La scène, tournée au son des mariachis au bord d’une piscine, est glaçante à regarder. Le 30 juillet dernier, un homme d’affaires mexicain brûlait, devant un public trié sur le volet, un dessin à l’encre et à l’aquarelle de Frida Kahlo estimé à dix millions de dollars, Fantasmones Siniestros. Son but : mettre en vente dans la foulée dix mille NFTs, des copies numériques de l’œuvre, pour des visées prétendument caritatives. Issue d’une page du journal intime de l’artiste, l’œuvre réduite en cendres était-elle authentique ? Difficile à dire tant que l’enquête lancée par le gouvernement mexicain n’aura pas abouti. Mais l’épisode est suffisamment éloquent pour mesurer à la fois les dérives du marché de l’art à l’âge du numérique et la place prise par Frida Kahlo dans l’imaginaire collectif, près de soixante-dix ans après sa mort.

Il y a sans doute de quoi se réjouir de voir célébrée cette femme au destin singulier, broyée mais jamais brisée, qui sut faire des drames de sa vie la source d’une œuvre multiple, où se mêlent modernité picturale et tradition mexicaine, engagements politiques et exploration intimiste.
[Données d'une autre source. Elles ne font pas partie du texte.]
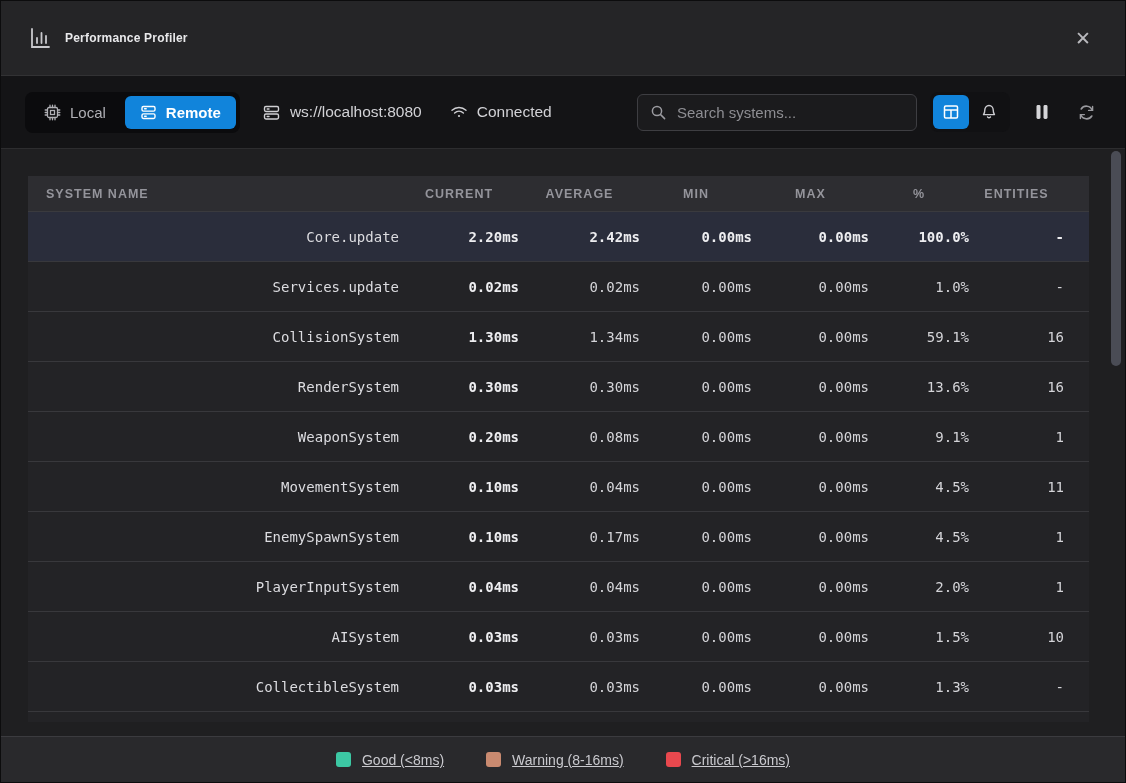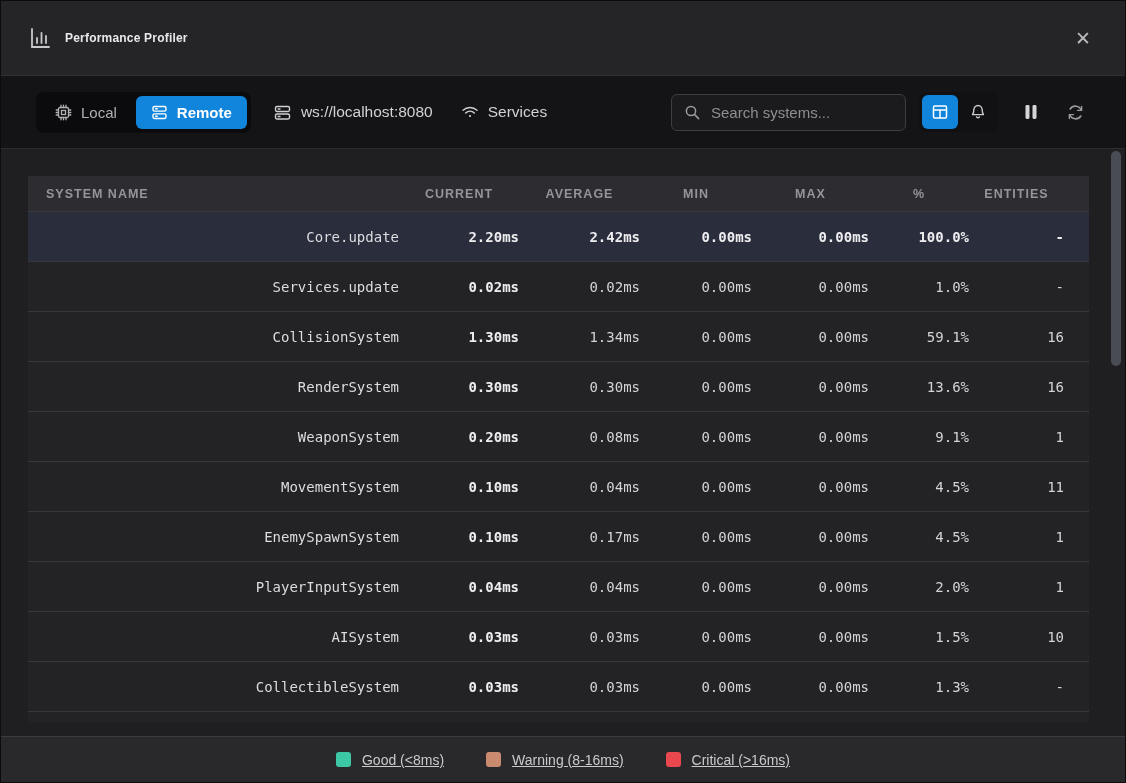"Local" .toolbar { padding: 0 35px -> 0 24px }
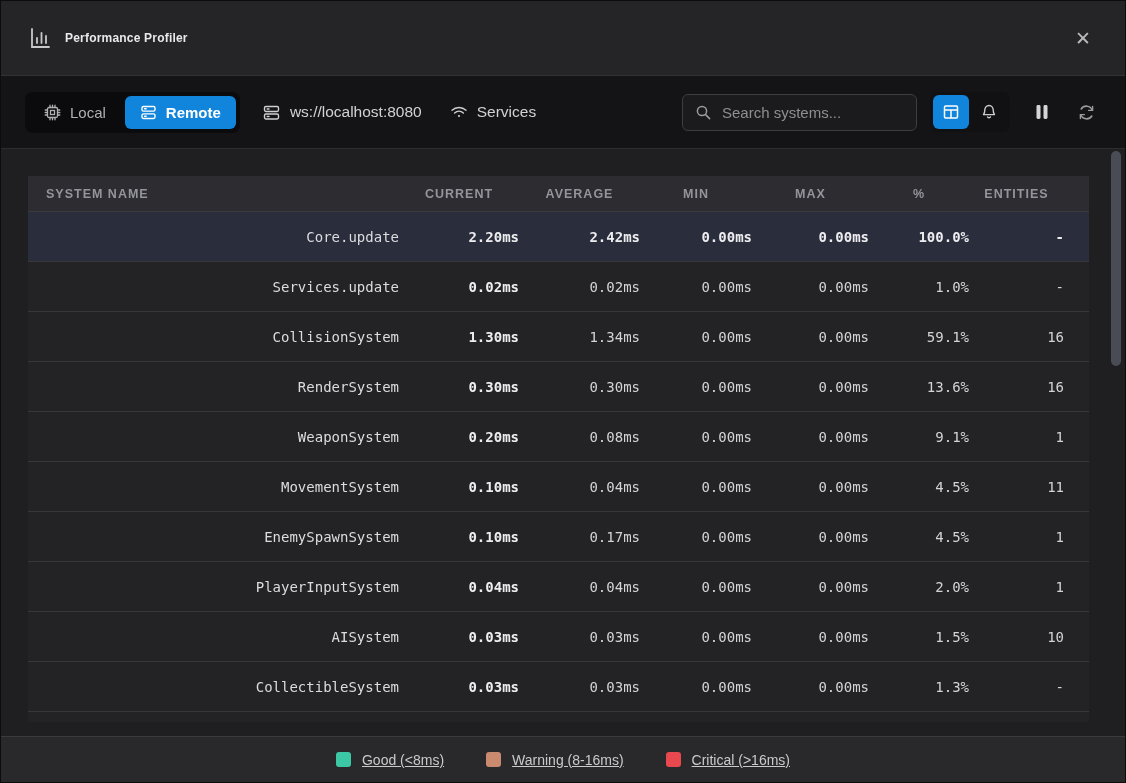"Services" span.status { text: Services -> Connected }
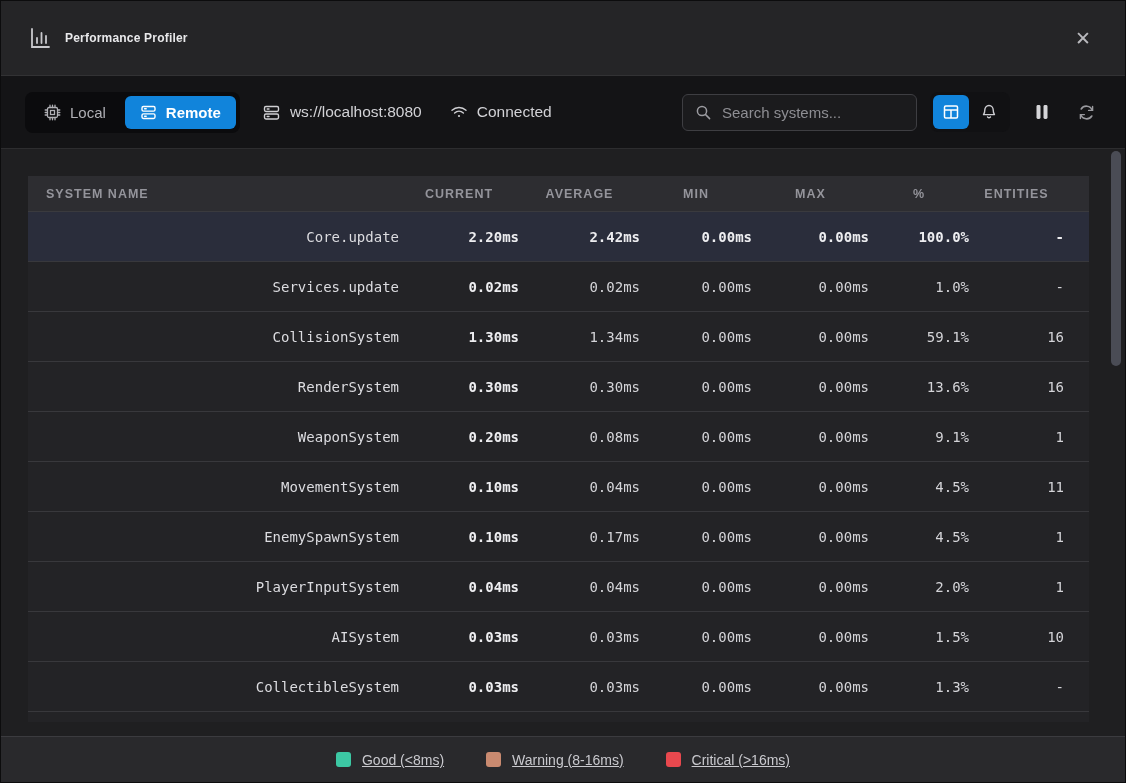"Search systems..." .search-box { width: 235px -> 280px }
Mais la passion, avec Frida Kahlo, vire parfois au fétichisme de sa personne. Et la sublimation romantique de sa vie de douleur, au pire des dévoiements commerciaux. Décliné à l’infini, caricaturé – un sourcil épais, quelques fleurs dans les cheveux, et le tour est joué –, le visage de l’artiste finit par masquer la nature même de ses toiles, par éteindre l’incendie qu’elle souhaitait allumer. Qu’aurait pensé cette militante communiste acharnée en se voyant ainsi réduite à un produit marketing ? Elle qui considérait la lutte révolutionnaire comme « une porte pour l’intelligence », aurait-elle souri en se voyant transformée en poupée Barbie ? Il faut, bien sûr, blâmer la Frida Kahlo Corporation, société possédée par un entrepreneur vénézuélien et basée dans un paradis fiscal. Mais aussi interroger notre propre attitude face aux toiles d’une artiste dont les autoportraits semblent nous regarder, autant qu’on les regarde. C’est pourquoi ce numéro exceptionnel du 1 vous propose de revenir sur la vie et l’œuvre de la peintre la plus célèbre du XXe siècle, sans rien renier de ses aspérités ou de sa violence. D’aller voir derrière l’icône, pour mieux connaître et comprendre cette artiste sur les braises, dont les tableaux racontent sa vie, et sa vie la nôtre.